Nicely put, the South African English curriculum for grade 5 is absolutely unrealistic for rural kids and is a load of eloquently written and presented nonsense.
Instead of sticking to the books, I created a class story for my English class. The kids get two different stories each week that build upon each other. Each story is simply written and has bolded vocabulary or a punctuation concept. My main goal for this ongoing story is to help the kids who can barely read, read a little better, and the kids who can read, critically think. I debated about going on with the story because some of my smart kids finish the work so quickly, but whatever, I’m all in now.
A short summary: The class story is about a boy named Umhaha (greed in Zulu according to my Zulu book). The boy lives in a village and is bored with his life; all he wants to do is travel the world and see different things. He walks to a birthday party with his best friend Thobile (humble in Zulu) and gets cornered by a talking horse, Amandla (power in Zulu). Amandla gives him them the option to each make three wishes. Thobile doesn’t think it’s a good idea because he thought the horse was lying, so he leaves Umhaha and goes to the birthday party. Umhaha, however, decides to make three wishes. The next time he meets Amandla the Horse, thinking that he can make his first wish, Amandla tells him he must complete a task first and will know if he doesn’t because he’s magical and can see everything. Umhaha then realizes that Amandla is pretty powerful horse and could maybe do harm. The task Amandla has Umhaha complete is ridiculous stuff – like steal his sister’s sweater and put it on a goat. After he completed the task, he finally got to make his first wish, which was to travel to other countries. As soon as he made the wish, he and Amandla ended up on a beach in Mozambique.
That’s as far as the story has gone so far: All I know is he is going to travel all over the world and have an adventure in each country –whether that is running into trouble, trying new food, seeing a new part of a culture, whatever. Then, I’ll show the kids on the world map mural at my school where he is in the world. If the kids are good (unlikely), maybe I’ll make guacamole during avocado season and Umhaha travels to Mexico.
I ask the kids questions that evaluate Umhaha’s decisions and what they would do if they were in similar situations. Then (starting this term) I will have them draw pictures of the sequence events in the stories each Friday. Critical thinking and comprehension points! I asked some of the kids last term if they thought Amandla was a good or bad character and some actually said a bad character because he told Umhaha to steal. I was STOKED! Then, there are the kids who copy word-for-word things out of the story to answer questions…a helpless battle so far.
Alright, I may be creative, but I also get writers block more than often.
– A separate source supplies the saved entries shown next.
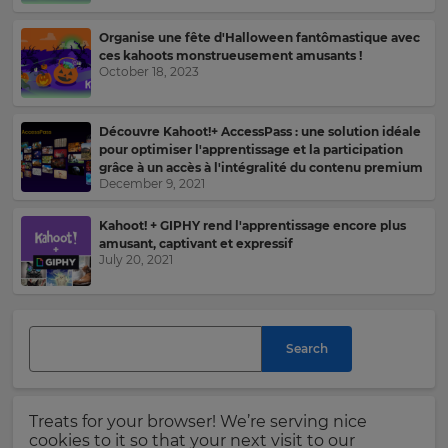
your
settings.
Organise une fête d'Halloween fantômastique avec
Last
ces kahoots monstrueusement amusants !
Name
Update
October 18, 2023
your
language,
region
Découvre Kahoot!+ AccessPass : une solution idéale
and
pour optimiser l'apprentissage et la participation
Email
currency.
grâce à un accès à l'intégralité du contenu premium
Address
December 9, 2021
Region
Kahoot! + GIPHY rend l'apprentissage encore plus
amusant, captivant et expressif
July 20, 2021
This
Country
will
set
your
country
for
Search
Please
tax
purposes.
read
our
Language
Privacy
Treats for your browser! We’re serving nice
Policy
.
cookies to it so that your next visit to our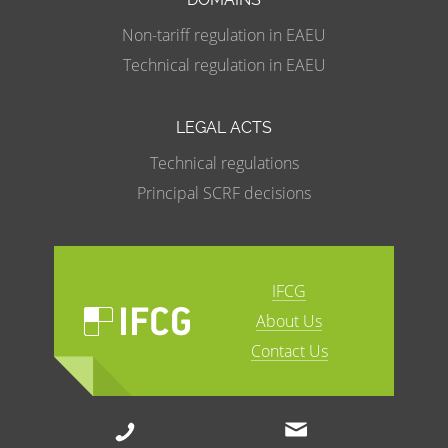
Non-tariff regulation in EAEU
Technical regulation in EAEU
LEGAL ACTS
Technical regulations
Principal SCRF decisions
IFCG
About Us
Contact Us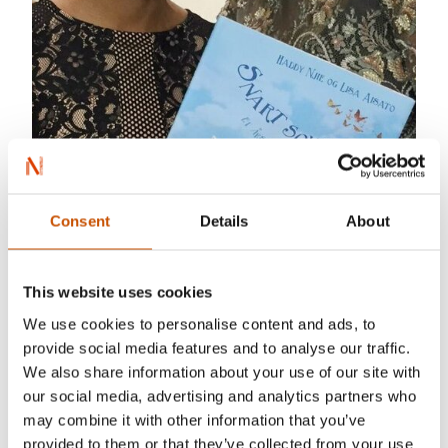
Consent
Details
About
This website uses cookies
Haddy Njie
(b. 1979) is a journalist, musician
and writer. She mostly spends her time doing big
We use cookies to personalise content and ads, to
provide social media features and to analyse our traffic.
tv productions in Norwegian broadcasting. She
We also share information about your use of our site with
has released four albums and written one more
our social media, advertising and analytics partners who
book for children.
may combine it with other information that you’ve
provided to them or that they’ve collected from your use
That’s where YOU come in!
Where do you think Umhaha should travel? What kind of trouble do you think he should run into? Why? What lessons will he learn? What should be the major lesson he should learn? What other two wishes should he make? Should Amandla end up being a good character or continue to be a manipulative character? How should the story end?
Got ideas? I have some, but am looking for more. It would be pretty awesome to use outside suggestions. E-mail: Lizinservice at gmail dot com or comment away.
Term Two starts tomorrow. Not in the slightest ready, but it can only get easier from Term One, right? Currently dealing with severe-post-vacation-village-shock.